Supplied text section start

= Tsetsgeegiin Mönkhbayar =

Tsetsgeegiin Mönkhbayar (Цэцгээгийн Мөнхбаяр) is a Mongolian herdsman and environmental activist.

Mönkhbayar was elected to chair the local citizens' council in the Ongi River region 1996, after actively participating in meetings for some time. In 2001 he co-founded the Ongi River Movement, which eventually led to establishment of the Mongolian Nature Protection Coalition uniting 11 Mongolian river movements.

After 1990, more than 30 companies were licensed to mine for gold on the Ongi River and its tributaries. Illegal mining practises and weak law enforcement resulted in contamination and depletion of the river. With the Ongi River Movement, Mönkhbayar convinced the Mongolian Government and Parliament to pass and enforce more restrictive laws in 2006. Erel Mining Company was shut down, and the other mining businesses were forced to use more sustainable methods. This has led to a significant improvement of the quality and amount of water in the river.

Supplied text section end

| Your goal |
Please reproduce the part of the Mönkhbayar article starting at "Tsetsgeegiin Mönkhbayar (Цэцгээгийн" and ending at "Mongolian river movements.".

Excerpted data section start

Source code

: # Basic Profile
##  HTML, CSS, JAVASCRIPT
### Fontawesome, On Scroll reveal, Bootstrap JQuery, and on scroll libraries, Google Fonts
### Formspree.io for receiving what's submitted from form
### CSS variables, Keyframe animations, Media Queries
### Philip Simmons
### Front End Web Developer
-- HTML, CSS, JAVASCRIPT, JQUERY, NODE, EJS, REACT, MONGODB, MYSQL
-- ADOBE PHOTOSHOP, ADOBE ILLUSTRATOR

Excerpted data section end

| Exercise result |
Tsetsgeegiin Mönkhbayar (Цэцгээгийн Мөнхбаяр) is a Mongolian herdsman and environmental activist.

Mönkhbayar was elected to chair the local citizens' council in the Ongi River region 1996, after actively participating in meetings for some time. In 2001 he co-founded the Ongi River Movement, which eventually led to establishment of the Mongolian Nature Protection Coalition uniting 11 Mongolian river movements.